:: Data for processing

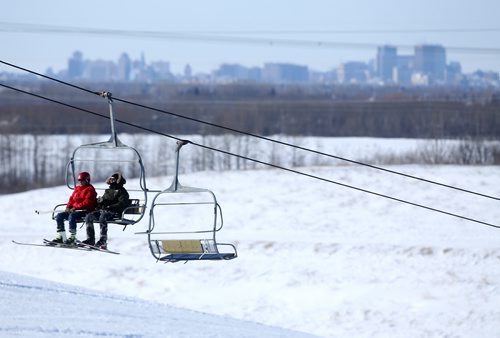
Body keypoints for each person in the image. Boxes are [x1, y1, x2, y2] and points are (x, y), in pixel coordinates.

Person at [82, 172, 130, 249]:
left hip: (114, 212)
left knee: (102, 217)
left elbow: (122, 203)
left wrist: (110, 207)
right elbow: (104, 201)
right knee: (89, 216)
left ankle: (103, 240)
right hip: (105, 210)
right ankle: (90, 239)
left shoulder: (122, 191)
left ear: (118, 180)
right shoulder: (108, 190)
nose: (111, 181)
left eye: (113, 179)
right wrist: (100, 202)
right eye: (111, 179)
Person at [52, 171, 97, 245]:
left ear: (87, 180)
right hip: (75, 210)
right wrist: (68, 207)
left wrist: (75, 207)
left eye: (82, 180)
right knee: (59, 216)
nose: (80, 182)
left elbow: (87, 202)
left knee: (71, 216)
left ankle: (72, 237)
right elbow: (72, 199)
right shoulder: (78, 188)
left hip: (85, 211)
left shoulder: (90, 189)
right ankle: (61, 236)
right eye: (79, 180)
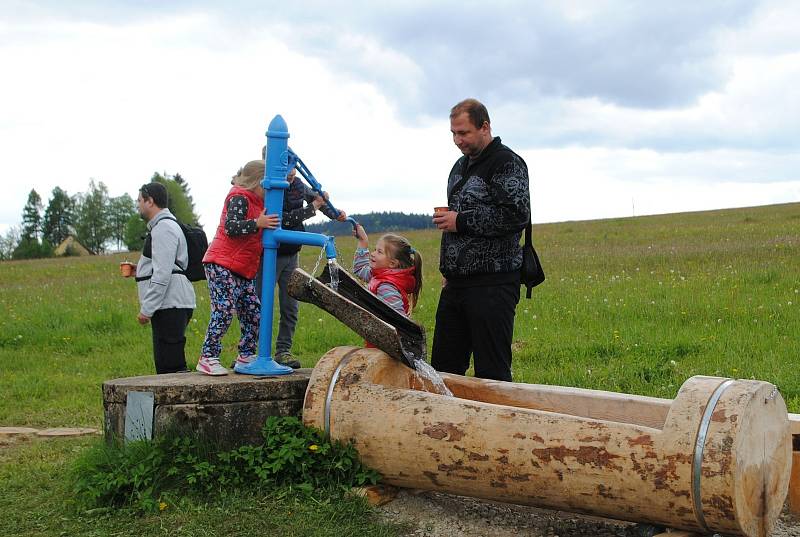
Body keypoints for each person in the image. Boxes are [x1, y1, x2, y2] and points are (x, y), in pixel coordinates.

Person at [431, 98, 530, 382]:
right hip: (457, 285)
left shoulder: (506, 163)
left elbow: (515, 215)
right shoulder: (459, 168)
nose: (457, 140)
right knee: (443, 370)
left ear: (484, 127)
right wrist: (449, 270)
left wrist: (459, 220)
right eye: (453, 133)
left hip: (493, 284)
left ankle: (499, 425)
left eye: (463, 133)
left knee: (492, 372)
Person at [254, 166, 346, 369]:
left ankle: (283, 351)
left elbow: (318, 200)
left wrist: (334, 213)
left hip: (291, 254)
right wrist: (313, 207)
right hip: (266, 255)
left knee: (290, 306)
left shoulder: (297, 185)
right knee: (258, 305)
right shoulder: (266, 187)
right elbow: (282, 220)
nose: (291, 174)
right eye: (287, 169)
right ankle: (251, 352)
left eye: (293, 169)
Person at [197, 160, 279, 376]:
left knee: (254, 312)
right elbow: (232, 227)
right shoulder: (239, 197)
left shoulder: (261, 204)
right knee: (224, 309)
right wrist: (257, 224)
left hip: (243, 268)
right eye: (266, 187)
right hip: (221, 262)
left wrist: (313, 208)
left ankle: (246, 354)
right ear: (257, 182)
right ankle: (208, 356)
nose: (268, 192)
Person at [132, 182, 196, 374]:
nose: (138, 205)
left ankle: (179, 404)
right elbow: (165, 265)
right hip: (172, 302)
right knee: (169, 363)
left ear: (150, 201)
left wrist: (147, 309)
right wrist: (141, 270)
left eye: (139, 201)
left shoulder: (163, 228)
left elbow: (162, 274)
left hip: (170, 304)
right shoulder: (165, 226)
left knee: (171, 368)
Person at [352, 223, 422, 317]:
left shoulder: (387, 287)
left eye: (379, 252)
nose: (373, 254)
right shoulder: (379, 275)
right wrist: (363, 240)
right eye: (375, 249)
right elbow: (360, 269)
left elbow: (398, 320)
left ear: (392, 263)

::::

All of the records above are to be copied exactly, minus the pictures.

Body keypoints for each person in the image. Boxes are [x1, y1, x2, y2] and points are (x, y), in pixel coordinates.

Person at [82, 172, 130, 249]:
left hip: (114, 212)
left knee: (102, 217)
left elbow: (122, 203)
left wrist: (110, 207)
right elbow: (104, 201)
right knee: (89, 216)
left ankle: (103, 240)
right hip: (105, 210)
right ankle: (90, 239)
left shoulder: (122, 191)
left ear: (118, 180)
right shoulder: (108, 190)
nose: (111, 181)
left eye: (113, 179)
right wrist: (100, 202)
right eye: (111, 179)
Person at [52, 171, 97, 245]:
left ear: (87, 180)
right hip: (75, 210)
right wrist: (68, 207)
left wrist: (75, 207)
left eye: (82, 180)
right knee: (59, 216)
nose: (80, 182)
left elbow: (87, 202)
left knee: (71, 216)
left ankle: (72, 237)
right elbow: (72, 199)
right shoulder: (78, 188)
left hip: (85, 211)
left shoulder: (90, 189)
right ankle: (61, 236)
right eye: (79, 180)
Body keypoints for each person in the image. Boxes are [x1, y1, x2, y2] and points are (x, y), in pixel coordinates.

Person at [431, 98, 530, 382]:
right hip: (457, 285)
left shoulder: (506, 163)
left elbow: (515, 215)
right shoulder: (459, 168)
nose: (457, 140)
right knee: (443, 370)
left ear: (484, 127)
right wrist: (449, 270)
left wrist: (459, 220)
right eye: (453, 133)
left hip: (493, 284)
left ankle: (499, 425)
left eye: (463, 133)
left knee: (492, 372)
Person at [254, 166, 346, 369]:
left ankle: (283, 351)
left elbow: (318, 200)
left wrist: (334, 213)
left hip: (291, 254)
right wrist: (313, 207)
right hip: (266, 255)
left knee: (290, 306)
left shoulder: (297, 185)
right knee: (258, 305)
right shoulder: (266, 187)
right elbow: (282, 220)
nose: (291, 174)
right eye: (287, 169)
right ankle: (251, 352)
left eye: (293, 169)
Person at [197, 160, 279, 376]:
left knee: (254, 312)
right elbow: (232, 227)
right shoulder: (239, 197)
left shoulder: (261, 204)
right knee: (224, 309)
right wrist: (257, 224)
left hip: (243, 268)
right eye: (266, 187)
right hip: (221, 262)
left wrist: (313, 208)
left ankle: (246, 354)
right ear: (257, 182)
right ankle: (208, 356)
nose: (268, 192)
Person at [132, 182, 196, 374]:
nose: (138, 205)
left ankle: (179, 404)
right elbow: (165, 265)
right hip: (172, 302)
right knee: (169, 363)
left ear: (150, 201)
left wrist: (147, 309)
right wrist: (141, 270)
left eye: (139, 201)
left shoulder: (163, 228)
left elbow: (162, 274)
left hip: (170, 304)
right shoulder: (165, 226)
left knee: (171, 368)
Person at [352, 223, 422, 317]:
left shoulder: (387, 287)
left eye: (379, 252)
nose: (373, 254)
right shoulder: (379, 275)
right wrist: (363, 240)
right eye: (375, 249)
right elbow: (360, 269)
left elbow: (398, 320)
left ear: (392, 263)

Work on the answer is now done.